The present study found that the pathological response rate of grade 3 was only 8.7% (2/23). Similarly, Iwasaki et al. [18] reported that 2.0% (1/49) of patients with clinically resectable type 4 and large type 3 gastric cancer had a pathological response of grade 3. Moreover, the prognosis of our surgery group was significantly more favorable than that of our no-surgery group. Unfortunately, the 5-year OS rate of the no-surgery group was 0% (Fig. 2). As tumor cells cannot be eliminated with chemotherapy alone, additional surgery to remove residual tumors may contribute to improving the prognosis of responders.
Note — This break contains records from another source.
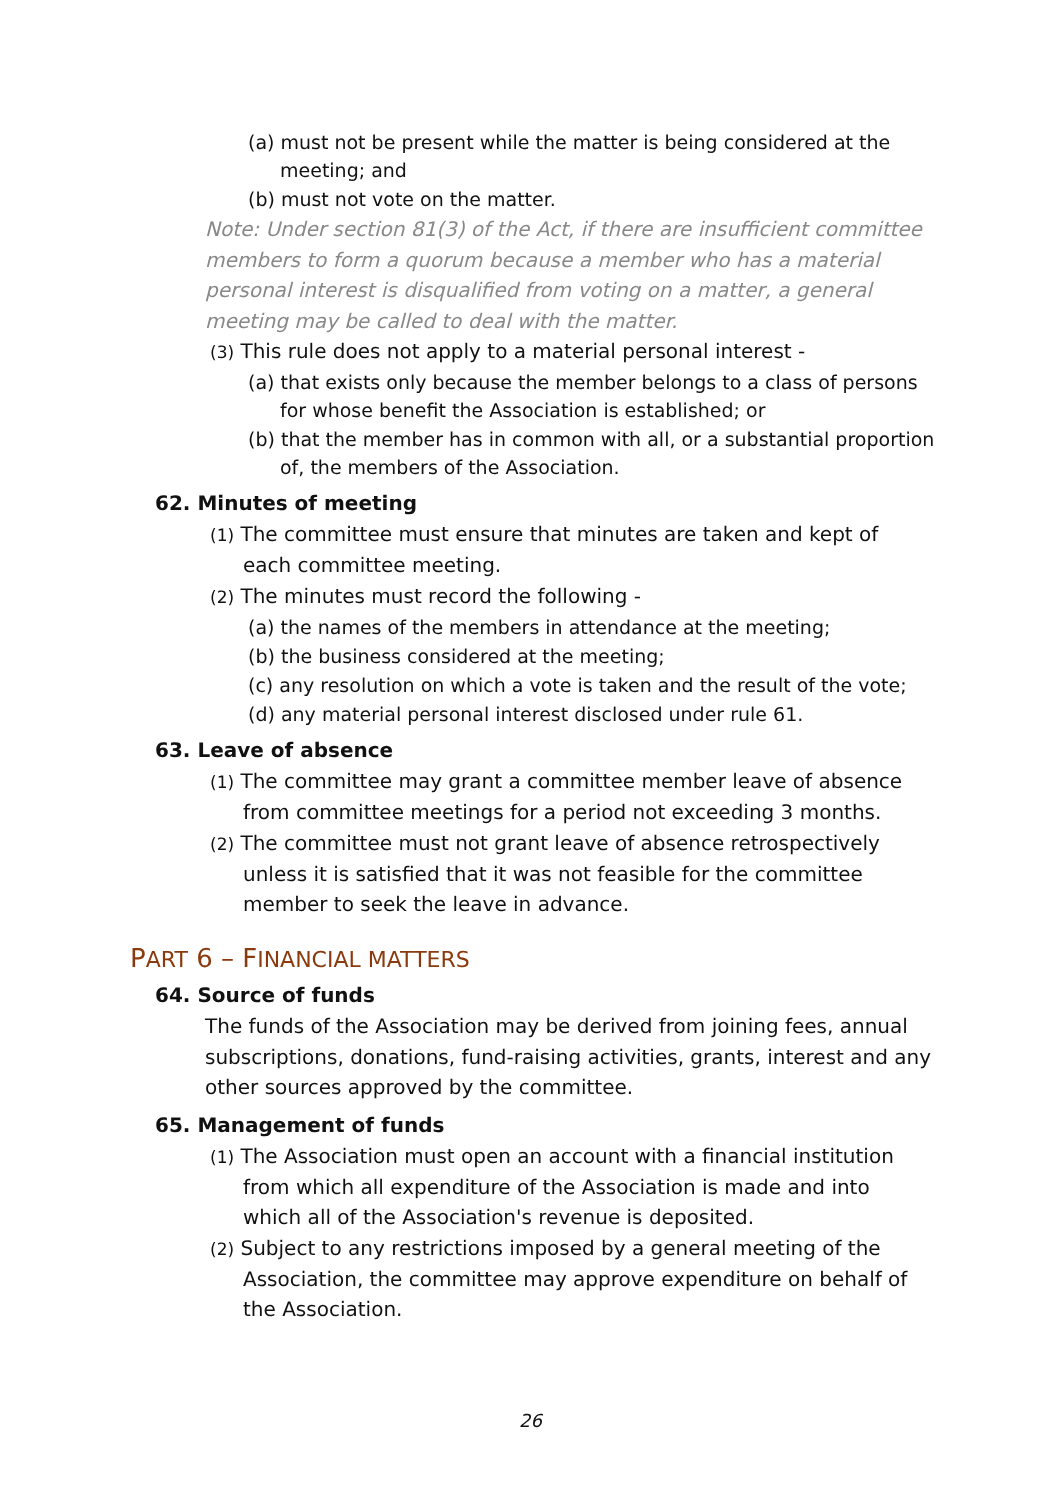(a) must not be present while the matter is being considered at the meeting; and
(b) must not vote on the matter.
Note: Under section 81(3) of the Act, if there are insufficient committee members to form a quorum because a member who has a material personal interest is disqualified from voting on a matter, a general meeting may be called to deal with the matter.
(3) This rule does not apply to a material personal interest -
(a) that exists only because the member belongs to a class of persons for whose benefit the Association is established; or
(b) that the member has in common with all, or a substantial proportion of, the members of the Association.
62. Minutes of meeting
(1) The committee must ensure that minutes are taken and kept of each committee meeting.
(2) The minutes must record the following -
(a) the names of the members in attendance at the meeting;
(b) the business considered at the meeting;
(c) any resolution on which a vote is taken and the result of the vote;
(d) any material personal interest disclosed under rule 61.
63. Leave of absence
(1) The committee may grant a committee member leave of absence from committee meetings for a period not exceeding 3 months.
(2) The committee must not grant leave of absence retrospectively unless it is satisfied that it was not feasible for the committee member to seek the leave in advance.
PART 6 – FINANCIAL MATTERS
64. Source of funds
The funds of the Association may be derived from joining fees, annual subscriptions, donations, fund-raising activities, grants, interest and any other sources approved by the committee.
65. Management of funds
(1) The Association must open an account with a financial institution from which all expenditure of the Association is made and into which all of the Association's revenue is deposited.
(2) Subject to any restrictions imposed by a general meeting of the Association, the committee may approve expenditure on behalf of the Association.
26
The incidence of patients with non-PD in our surgery group was 95.7% (22/23). Although this indicates a close relationship between tumor response and surgery, the most suitable indication for surgery after chemotherapy for responders with type 4 gastric cancer remains unclear. Recent studies have identified several important predictors of prognosis based on univariate and multivariate analyses in patients with type 4 gastric cancer [4, 14]. An et al. [4] reported that the hazard ratios of the residual tumor status (R0 vs. R1) and nodal status (N0 vs. N2) were 2.145 (p < 0.001) and 2.504 (p < 0.001), respectively. In the present study, multivariate analysis revealed that lymph node metastasis and residual tumor status alone were independent predictors for OS in our surgery group. Accordingly, these findings may suggest that lymph node metastasis and residual tumor status are the most important factors determining the clinical indication for the surgical strategy in patients with type 4 gastric cancer. The R0 resection rate was 91.3% (21/23) in this study, which shows high surgical curability in patients with type 4 gastric cancer with aggressive malignant behavior. Furthermore, preoperative chemotherapy might enhance the surgical curability of the clinical management of patients with type 4 gastric cancer.

The present study had several limitations because it was a retrospective analysis of a small number of patients (n = 67) in a single institution. Furthermore, the chemotherapeutic regimen, its duration, and the clinical indications of surgery were based on the patients’ condition, the registration of clinical trials, or the physician’s discretion. These limitations may have resulted in bias that influenced several results, including the univariate and multivariate analyses. Consequently, larger prospective multicenter studies with longer follow-up periods are required to strengthen our conclusions. Moreover, we focused on patients who received chemotherapy as initial treatment in this study; however, five patients with type 4 gastric cancer underwent upfront surgery during this study period at our hospital. The 3-year and 5-year OS rates of these five patients were 25.0% and 0%, respectively (data not shown). These patients had a poor prognosis, although further study is needed to investigate the clinical significance of upfront surgery.

In conclusion, the findings of this study suggest that surgery after chemotherapy for type 4 gastric cancer may contribute to improving the prognosis of responders with N0-1 status who undergo curative R0 resection.